Texte de la page

==============================

Urbanités du 15 mai 2023 - le compte rendu
Lionel Rinquet, modérateur de la soirée, souhaite la bienvenue au public nombre réuni au F’AR pour ce débat. Il passe immédiatement la parole à Marc Frochaux pour un mot d’introduction.
Introduction
Marc Frochaux, rédacteur en chef de la revue Tracés
Marc Frochaux se réjouit de cette occasion de débattre de façon critique et professionnelle. En préambule, il se demande s’il ne faut balayer les objectifs de société à 2000W fixés à l’époque, car aujourd’hui peu de quartiers parviennent à concilier urbanisation et mobilité.
Dès ses premières esquisses, le projet des Plaines-du-Loup a été pensé comme un quartier mixte et participatif, évitant ainsi la création d’un ghetto composé de personnes issues du même milieu social (comme c’est le cas dans les coopératives zurichoises). Marc Frochaux s’interroge : ne faudrait-il pas faire davantage confiance aux habitant·es qui portent ces projets de coopérative et à leurs propositions souvent ambitieuses et expérimentales ?
Il évoque également la question de la densité de ce nouveau quartier, qui accueillera à terme 11’000 personnes. Faut-il analyser le fonctionnement des pièces les plus denses du PPA1 avant de décider comment procéder dans le PPA2 ?
Enfin, il termine son introduction en évoquant le béton, matériau décrié dans le cadre de la pièce urbaine E qui a imposé des enveloppes extérieures en béton. Il se demande s’il aurait fallu faire davantage confiance aux architectes pour laisser plus de place à l’expérimentation.
Outils et labels pour la certification des quartiers durables, comment s’y retrouver dans cette jungle de labels ?
Gilles Desthieux, prof. HES associé, chercheur, hepia, Genève
Gilles Desthieux, ingénieur environnement EPFL, a beaucoup travaillé sur les questions de quartiers durables.
Comme cadre pour son intervention, il aborde les 17 objectifs du développement durable des Nations Unies. L’agenda 2030 met l’accent sur les collectivités et dans cette optique, les quartiers et communes vont jouer un rôle déterminant. Mais il faut commencer par se demander quelle est la ville idéale et pour cela, Gilles Desthieux insiste sur la nécessité de disposer de repères et de références. En ce sens, les labels représentent des outils importants.

==============================

Extrait des données
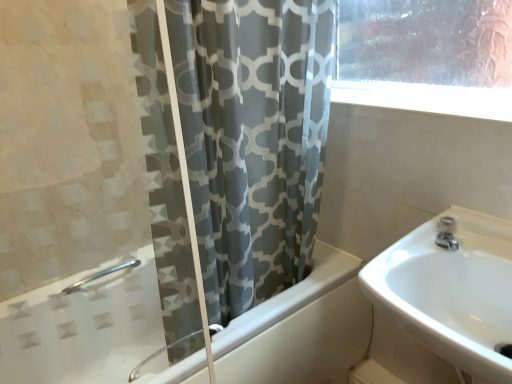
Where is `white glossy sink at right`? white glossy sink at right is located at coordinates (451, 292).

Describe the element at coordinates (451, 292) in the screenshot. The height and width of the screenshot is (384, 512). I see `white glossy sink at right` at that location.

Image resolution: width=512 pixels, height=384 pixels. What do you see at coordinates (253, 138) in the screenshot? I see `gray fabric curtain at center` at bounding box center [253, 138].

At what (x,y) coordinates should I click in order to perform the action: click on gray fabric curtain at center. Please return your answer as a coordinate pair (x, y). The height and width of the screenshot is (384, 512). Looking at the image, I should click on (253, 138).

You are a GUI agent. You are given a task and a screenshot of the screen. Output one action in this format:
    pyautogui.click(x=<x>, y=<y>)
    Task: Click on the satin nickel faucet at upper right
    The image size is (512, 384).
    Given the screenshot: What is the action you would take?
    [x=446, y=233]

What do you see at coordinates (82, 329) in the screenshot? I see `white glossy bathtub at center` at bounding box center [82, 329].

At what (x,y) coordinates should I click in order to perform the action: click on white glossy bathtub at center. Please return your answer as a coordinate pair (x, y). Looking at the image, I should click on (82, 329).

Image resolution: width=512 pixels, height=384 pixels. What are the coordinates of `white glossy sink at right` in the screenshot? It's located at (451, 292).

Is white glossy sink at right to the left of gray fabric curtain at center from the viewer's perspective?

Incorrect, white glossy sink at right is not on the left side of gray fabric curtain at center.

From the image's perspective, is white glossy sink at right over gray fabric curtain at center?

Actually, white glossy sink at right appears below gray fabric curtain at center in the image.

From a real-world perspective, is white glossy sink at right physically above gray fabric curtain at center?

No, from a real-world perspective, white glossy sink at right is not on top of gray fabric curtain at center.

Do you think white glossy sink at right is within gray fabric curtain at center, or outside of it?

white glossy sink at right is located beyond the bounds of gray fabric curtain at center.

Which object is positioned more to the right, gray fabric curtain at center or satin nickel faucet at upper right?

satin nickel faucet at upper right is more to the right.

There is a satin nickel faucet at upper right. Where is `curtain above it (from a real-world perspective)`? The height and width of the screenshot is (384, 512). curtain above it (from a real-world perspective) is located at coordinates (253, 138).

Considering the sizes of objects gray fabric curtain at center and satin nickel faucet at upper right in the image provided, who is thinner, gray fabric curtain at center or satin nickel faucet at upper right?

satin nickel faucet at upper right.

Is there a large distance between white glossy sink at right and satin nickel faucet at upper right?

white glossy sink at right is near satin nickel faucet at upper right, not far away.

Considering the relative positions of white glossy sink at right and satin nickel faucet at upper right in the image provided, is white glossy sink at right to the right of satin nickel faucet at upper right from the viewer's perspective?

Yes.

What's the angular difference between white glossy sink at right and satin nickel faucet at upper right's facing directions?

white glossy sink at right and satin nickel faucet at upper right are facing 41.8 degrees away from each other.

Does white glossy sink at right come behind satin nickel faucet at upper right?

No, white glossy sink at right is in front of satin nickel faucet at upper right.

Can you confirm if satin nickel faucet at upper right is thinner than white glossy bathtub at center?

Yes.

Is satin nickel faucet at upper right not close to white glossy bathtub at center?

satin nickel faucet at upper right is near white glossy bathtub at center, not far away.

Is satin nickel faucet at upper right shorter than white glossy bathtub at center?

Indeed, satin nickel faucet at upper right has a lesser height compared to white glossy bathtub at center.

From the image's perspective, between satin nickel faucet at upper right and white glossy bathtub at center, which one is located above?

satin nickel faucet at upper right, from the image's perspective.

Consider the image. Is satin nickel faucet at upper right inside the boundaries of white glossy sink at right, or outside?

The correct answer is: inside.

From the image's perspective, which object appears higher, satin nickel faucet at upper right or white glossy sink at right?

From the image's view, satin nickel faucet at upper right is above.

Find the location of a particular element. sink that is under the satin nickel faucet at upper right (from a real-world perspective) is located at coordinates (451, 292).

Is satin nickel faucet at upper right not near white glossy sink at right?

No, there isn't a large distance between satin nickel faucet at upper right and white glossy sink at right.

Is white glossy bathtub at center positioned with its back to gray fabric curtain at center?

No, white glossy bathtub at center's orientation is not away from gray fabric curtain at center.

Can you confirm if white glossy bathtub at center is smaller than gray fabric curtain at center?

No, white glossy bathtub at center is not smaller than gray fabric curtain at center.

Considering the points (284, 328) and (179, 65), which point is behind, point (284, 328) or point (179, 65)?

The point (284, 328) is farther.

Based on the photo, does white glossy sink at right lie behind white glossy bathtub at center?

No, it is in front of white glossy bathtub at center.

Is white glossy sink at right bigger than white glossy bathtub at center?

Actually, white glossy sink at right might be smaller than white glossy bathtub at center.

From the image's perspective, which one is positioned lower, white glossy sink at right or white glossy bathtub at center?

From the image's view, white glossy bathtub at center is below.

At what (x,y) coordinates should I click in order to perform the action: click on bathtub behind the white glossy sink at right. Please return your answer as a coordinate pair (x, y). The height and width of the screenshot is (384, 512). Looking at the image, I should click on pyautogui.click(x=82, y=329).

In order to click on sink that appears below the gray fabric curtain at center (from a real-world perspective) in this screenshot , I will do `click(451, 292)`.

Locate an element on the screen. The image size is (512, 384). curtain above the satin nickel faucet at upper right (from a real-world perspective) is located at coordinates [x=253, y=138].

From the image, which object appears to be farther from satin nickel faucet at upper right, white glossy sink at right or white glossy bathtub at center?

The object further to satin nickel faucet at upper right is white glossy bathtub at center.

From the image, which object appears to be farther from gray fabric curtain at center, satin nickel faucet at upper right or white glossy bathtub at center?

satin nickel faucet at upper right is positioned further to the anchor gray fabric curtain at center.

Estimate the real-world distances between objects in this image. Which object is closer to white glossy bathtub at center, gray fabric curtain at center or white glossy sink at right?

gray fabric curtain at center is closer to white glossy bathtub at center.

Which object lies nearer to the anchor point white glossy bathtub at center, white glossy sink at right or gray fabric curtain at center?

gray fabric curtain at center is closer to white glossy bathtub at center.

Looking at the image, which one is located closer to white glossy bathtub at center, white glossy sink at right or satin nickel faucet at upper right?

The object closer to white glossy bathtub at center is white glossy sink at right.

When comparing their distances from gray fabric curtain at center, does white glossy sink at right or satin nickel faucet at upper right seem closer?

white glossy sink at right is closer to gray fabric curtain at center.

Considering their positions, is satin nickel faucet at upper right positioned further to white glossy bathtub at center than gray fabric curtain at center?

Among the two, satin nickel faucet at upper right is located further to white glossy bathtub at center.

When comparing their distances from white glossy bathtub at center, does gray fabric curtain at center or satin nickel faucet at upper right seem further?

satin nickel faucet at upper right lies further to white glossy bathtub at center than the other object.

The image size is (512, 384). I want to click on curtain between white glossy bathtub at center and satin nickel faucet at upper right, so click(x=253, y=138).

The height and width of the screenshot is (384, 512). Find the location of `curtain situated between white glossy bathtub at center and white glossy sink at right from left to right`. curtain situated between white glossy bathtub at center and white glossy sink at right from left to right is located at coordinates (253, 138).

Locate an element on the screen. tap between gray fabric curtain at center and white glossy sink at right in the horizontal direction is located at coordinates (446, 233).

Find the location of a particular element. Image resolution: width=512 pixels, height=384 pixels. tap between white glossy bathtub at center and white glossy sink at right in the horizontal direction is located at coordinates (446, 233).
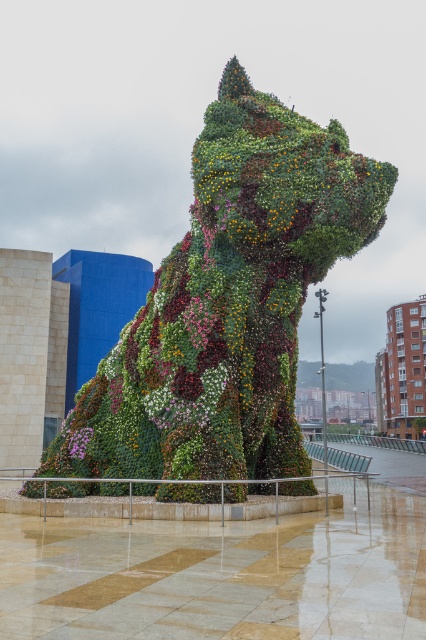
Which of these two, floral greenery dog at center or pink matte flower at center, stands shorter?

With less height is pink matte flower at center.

==============================

Tâches à faire
[1] D’après le compte rendu de la soirée Urbanités, combien de personnes le nouveau quartier accueillera-t-il à terme ?
[2] Résumez en deux phrases le paragraphe du compte rendu de la soirée Urbanités qui commence par « Dès ses premières esquisses », sans en perdre les faits principaux.
[3] Rédigez la suite du compte rendu de la soirée Urbanités à partir de sa dernière phrase.

Réponses aux tâches
[1] Il accueillera à terme 11’000 personnes.

[2] Dès ses premières esquisses, le projet des Plaines-du-Loup a été conçu comme un quartier mixte et participatif, afin d’éviter un ghetto de personnes du même milieu social, comme dans les coopératives zurichoises. Marc Frochaux se demande s’il faudrait faire davantage confiance aux habitant·es qui portent ces projets de coopérative et à leurs propositions souvent ambitieuses et expérimentales.

[3]
Dans la construction, les labels foisonnent : matériaux, santé, durabilité, énergie, etc. Il en existe à différentes échelles en Suisse, et on trouve également des labels internationaux.
Un quartier durable est bien plus qu’une somme de bâtiments énergétiquement performants ; de nombreux autres aspects doivent être traités dans le cadre de ce type de démarche. Gilles Desthieux évoque ainsi des thèmes comme la gouvernance, le côté social, l’économie, la mobilité, les ressources, les déchets, l’eau, les nuisances, la santé, etc. Un écoquartier doit donc favoriser la qualité du logement et des espaces publics, le vivre ensemble et le lien social mais également la connexion avec la ville.
Il présente ensuite l’exemple du label Site 2000W, qui n’est pas seulement lié au thème de l’énergie, mais qui couvre tous les aspects du développement durable avec des volets climat, énergie, gestion, communication, urbanisme, mobilité, etc. Il s’agit donc d’un label plutôt complet avec des éléments qualitatifs et quantitatifs. Il s’inscrit également dans un processus temporel tenant compte de différentes phases. La labellisation doit être renouvelée tous les quatre ans pour éviter une érosion des objectifs sur la durée. Le site de Malley constitue un exemple emblématique de l’application de ce label. Plusieurs portions du futur quartier y ont été certifiées Site 2000 watts.
Gilles Desthieux évoque également le label SEED, qui émane de la démarche One Planet Living. Cette certification repose sur 6 principes et fonctionne par phases.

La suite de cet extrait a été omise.